3.  Lost in Translation.  One of the time honored questions regarding hiring a veteran is “how will his/her skills translate?”  We’ve all seen the early 90’s commercial where the apple pie faced young soldier sits in an operations center and proclaims “the Army paid me to learn about computers!”.  Ok, sure, the military has numerous vocations such as IT, HR, linguistics, medical, and logistics, that have a direct correlation to civilian positions.  Many military jobs, however, do not have that straight line to a civilian counterpart.  Like most businesses, NCI doesn’t have many tank driver or nuclear missile warhead repair technician job openings these days.  So what skills and experiences do the soldiers bring to the table?  Well, there are many, if we look beyond the actual military job title. Leadership, problem solving, team building, and ethics are all attributes that a soldier can bring.  Reservists and Guardsmen are hard workers, with their typical work day being 10+ hours.  Most reservists are great outside-the-box thinkers, and they are generally adept at creative solutions.  Soldiers have been doing “more with less”, or shall we say “MacGyvering”, for a very long time, and any small business owner knows that this is a skill that can translate into money in the bank.

2.  That Day May Come.  It’s the D word.  The word that every soldier and his/her employer and family must be ready for.  Deployment.  The day when the world tells the soldier that something is messed up, somewhere, so pack your bags, kiddo.  It happened to me a week before I was to be married, but that’s a completely different story.  The take home message here is that deployments will come, it’s just a matter of time.  It’s what Reserve Component units train for.  Reservists and their employers need to be prepared for this event.  If everyone is prepared and understands the process, it could be a manageable event, both for mobilization and for post-deployment augmentation back into the workplace.  If you are not prepared, then I assure you, heartache awaits.  There are numerous agencies and websites dedicated to helping and coaching employers during deployments.  In the end of the day, the deployment should be an act of patriotism by BOTH the employee and employer.  It should be a source of pride, not a point of stress or division.
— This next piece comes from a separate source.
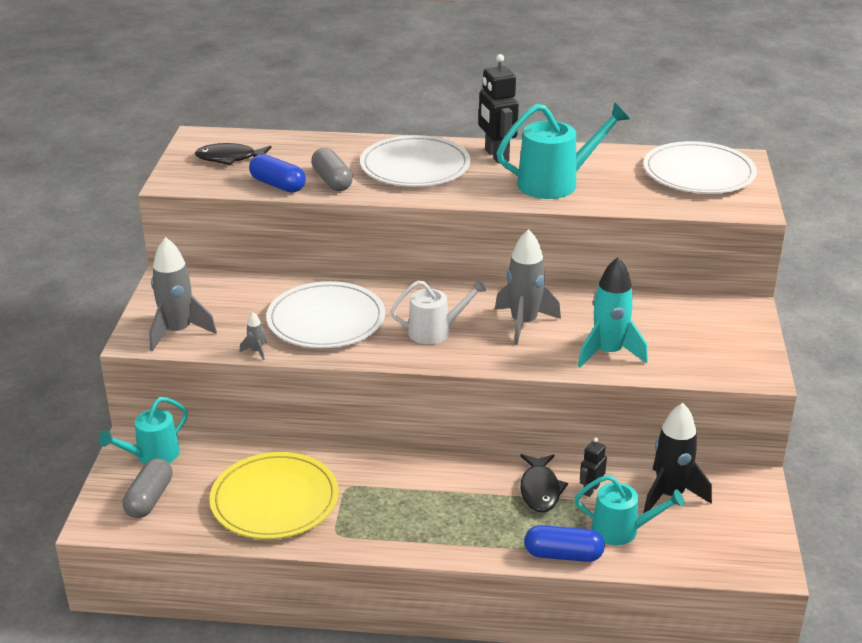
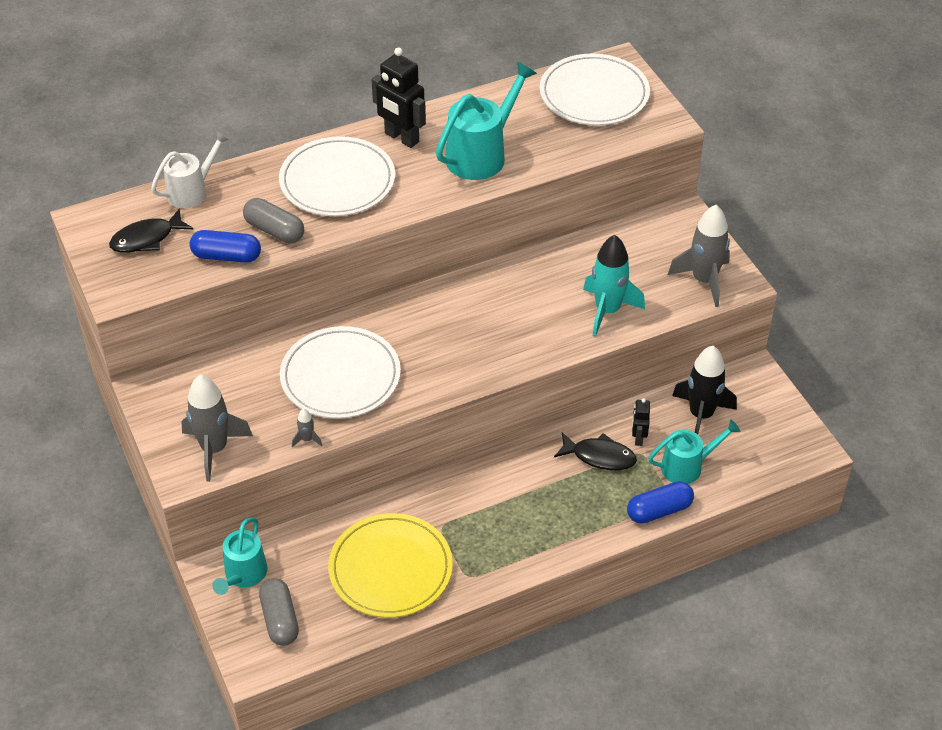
camera: 30 degrees left, 15 degrees up
white watering can [391,279,487,344] -> white watering can moved to [151,131,229,208]
grey rocket [495,229,561,345] -> grey rocket moved to [668,205,730,307]
black fish [520,454,568,513] -> black fish turned 45 degrees counterclockwise [554,432,637,470]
1.  Ask Them.  I was recently at dinner with a friend and co-worker who remarked that I don’t talk much about my military time.  I think, in my case, I’m just a dude who doesn’t bring it up a lot, unless asked.  Some soldiers are like this, some are much more guarded, while some are very vocal about their time.  Nearly all soldiers possess volumes of stories and experiences that they would love to share.  Just ask them their story.  If they don’t want to talk about it, they won’t.  In most cases, they will.  It’s easy to buy a beer for a guy in uniform, or give up a seat on a plane for a soldier returning home.  If you ask me, I think the highest form of flattery a soldier can get is just an opportunity to talk about their efforts.  The number one reason why men and women join the Armed Forces is to contribute to a greater cause.  Our soldiers are in that select group of people who were brave enough to raise their hand and say that they are willing to die for their fellow man and woman.  Shouldn’t you be proud to employ a guy or gal like that, and shouldn’t you want your other employees to learn more about them?  Ask.

That’s it in a nutshell.  Now, since Memorial Day awaits, I will crack open a cold beer and raise a toast to those that have paid the ultimate sacrifice.  Their bravery helped our fine country define itself, and should NEVER be forgotten or minimized.  I’d like to dedicate this particular post to all of my brothers and sisters in arms.  Happy Memorial Day, everyone!